PHP MySQL query

Question

What is wrong in this code?

$sql = "SELECT * FROM blogs WHERE blog_id = $'blog_id'";
$result = mysql_query($sql);
$rows = mysql_fetch_array($result);
$content = $rows['blog_content'];

echo $content;

The error is : Warning: mysql_fetch_array(): supplied argument is not a valid MySQL result resource in C:\Program Files\xampp\htdocs\jordan_pagaduan\blog_delete_edit.php on line 3.

Answer 1

You should be using:

$sql = "SELECT * FROM blogs WHERE blog_id = '$blog_id'";

Since it is never too early to start reading about best practices, note that for public websites it is really dangerous to include any un-sanitized input into an SQL query, as you appear to be doing.

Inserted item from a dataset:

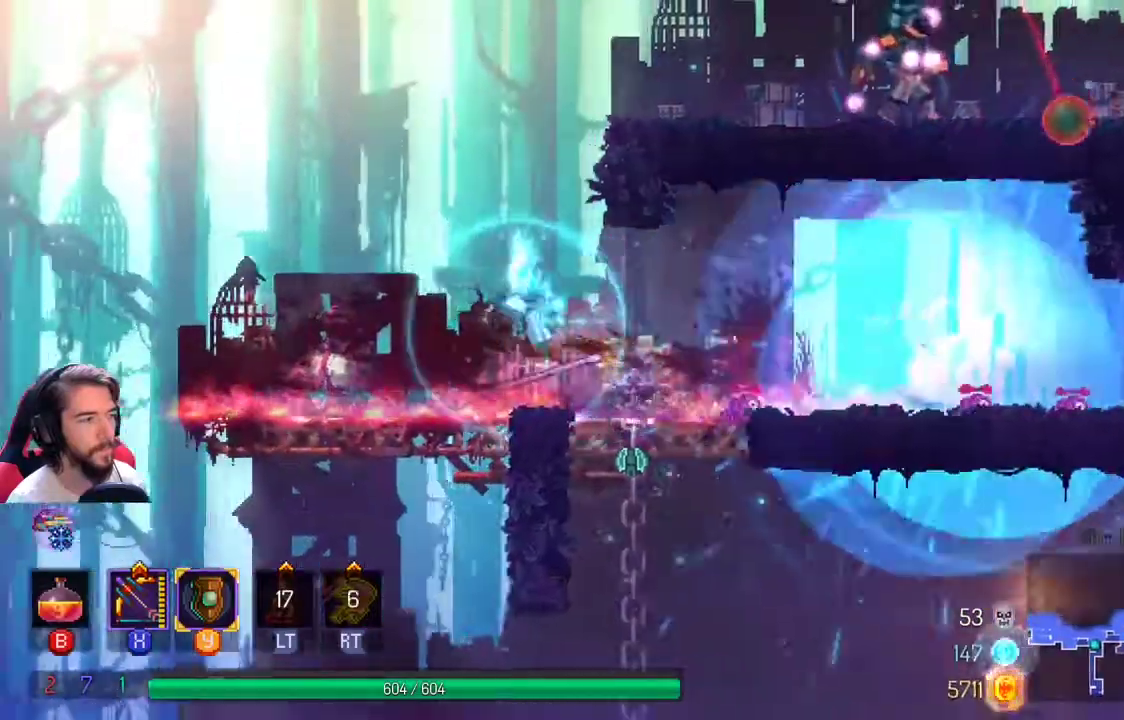
{"buttons": ["X"], "left_stick": "up-right", "right_stick": "center", "events": [[33, "left_stick", "up-right"], [67, "A", "up"], [133, "A", "down"], [433, "A", "up"], [500, "X", "down"]]}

You may want to read further on this topic from the following Stack Overflow posts:

• XKCD sql injection - please explain (with pictures!)
• What is SQL injection?
• Is SQL injection a risk today?
• SQL Injection Topics on Stack Overflow

Answer 2

The first line should read:

$sql = "SELECT * FROM blogs WHERE blog_id = '$blog_id'";

(move the $ to inside the single quotes)

Answer 3

$sql = "SELECT * FROM blogs WHERE blog_id = '$blog_id'";
$result = mysql_query($sql);
$rows = mysql_fetch_array($result);
$content = $rows['blog_content'];

Answer 4

You need to put the $ symbol in your quotes. Instead of this:

$sql = "SELECT * FROM blogs WHERE blog_id = $'blog_id'";
$result = mysql_query($sql);
$rows = mysql_fetch_array($result);
$content = $rows['blog_content'];

echo $content;

Write this:

$sql = "SELECT * FROM blogs WHERE blog_id = '$blog_id'";
$result = mysql_query($sql);
$rows = mysql_fetch_array($result);
$content = $rows['blog_content'];

echo $content;